Junior Dexter Bohlman hadn’t expected to be part of the build. A scheduling error placed him in a higher-level engineering class, and before long he was wiring railings, connecting a key fob and shaping the steering panel.

Much of the work he did alone. The wiring — 250 to 450 terminals in all — was especially tricky.

“You have to figure out how to manage the wires to make it so that they’re less complicated,” Bohlman said. “On the top rail it’s a little bit of a mess, but down there we managed to get it a little more concise.”

For Bohlman, the project became more than an assignment. It gave him experience to add to his aerospace résumé and a sense of ownership in something bigger than himself.

Classmate Rowand Smart also joined by accident, after his schedule shifted. At first, he said, his enthusiasm for engineering was fading. The project changed that.

“It turned into something that I was actually interested in because it’s kind of a hobby working on my truck and seeing the less mechanical and more electrical part of it,” Smart said. “The wiring, the programming, all of that was really interesting.”

Smart’s father and grandfather were both mechanics, and he said their influence helped guide him through the toughest parts of the build.

ECCA electric car
ECCA juniors Dexter Bohlman and Rowand Smart helped turn kits of parts into a drivable electric car — then signed their names on the project to mark their role in the hands-on Hyundai partnership. (Mya Taylor / Effingham Herald)

Learning by doing

Students worked four days a week on the car, often troubleshooting unexpected problems.

“We had to figure out what we were going to do, find the parts, read the instructions before we put it together, and make sure we had the right equipment,” Smart said.

Together they learned not only how to wire circuits and measure voltage but also how to rely on one another.

Engineering Director Aaron Parker said the students’ persistence reflected what he calls the “four C’s” — creativity, critical thinking, communication and collaboration.

A proud moment

By May, the car was ready for its first test run. Getting it out of the lab was almost as hard as building it — four adults and 10 students had to tilt and lift the vehicle through a doorway.

Once outside, the students each took turns driving. For Bohlman and Smart, it was the highlight of months of effort.

“It was probably one of my proudest moments of students, especially upon completion,” Parker said.

The car later went on display at Stemposium, a community event where STEM students showcase their work. Families and staff stopped to admire what the team had built.

Looking forward

Bohlman said he dreams of an affordable electric rally car, while Smart imagines a Mustang with electric power. Both said the project changed how they see engineering.

HMGMA Chief Administrative Officer Brent Stubbs shared his gratitude for the partnership with ECCA. 

“HMGMA is thrilled to sponsor the EV lab at Effingham College and Career Academy.
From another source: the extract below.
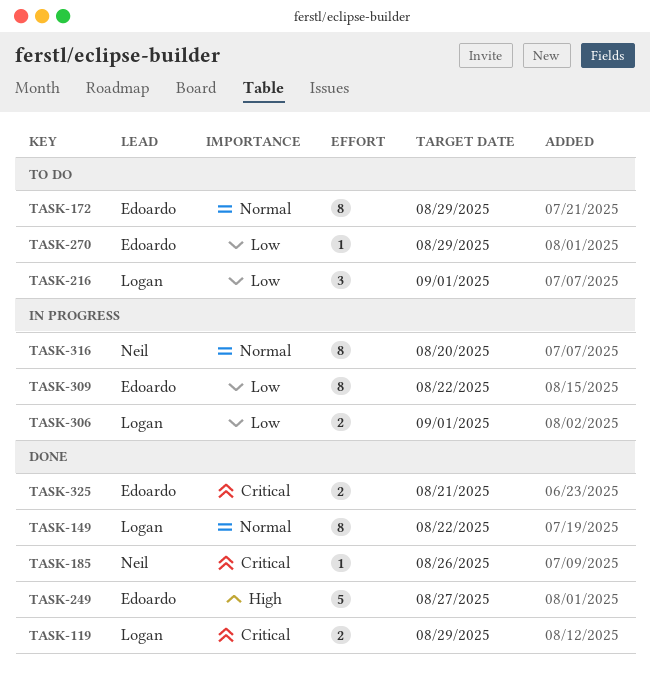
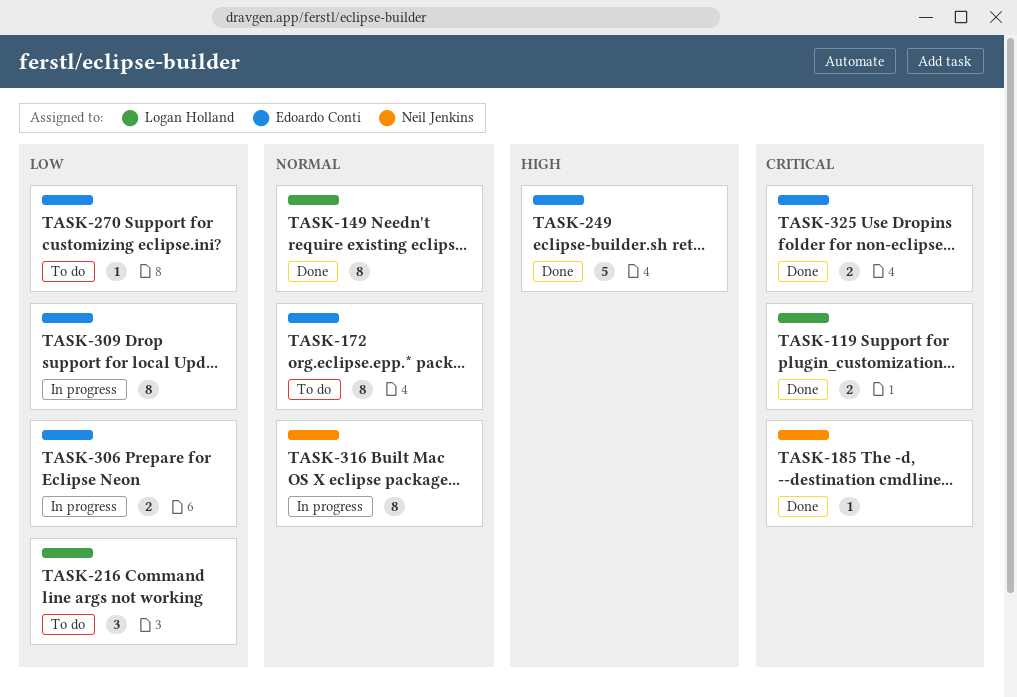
TASK-306, owner: Logan Holland -> Edoardo Conti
ECCA is teaching young students about electric vehicles and giving them an opportunity to get hands-on experience, so when we learned about their need, we jumped at the opportunity to help. We are proud to be a long-term partner in educating future generations of EV and automobile enthusiasts. We hope one day some of them will become Meta Pros at HMGMA,” Stubbs said. 

As for the car itself, Parker said it will soon get finishing touches — a light and dash cover — before being used to promote the program. Another frame, bright red and untouched, waits for the next group of students to take on.

“At the end of the day we want to set these kids up to be successful adults so that they can be independent when they get out in the real world,” Parker said.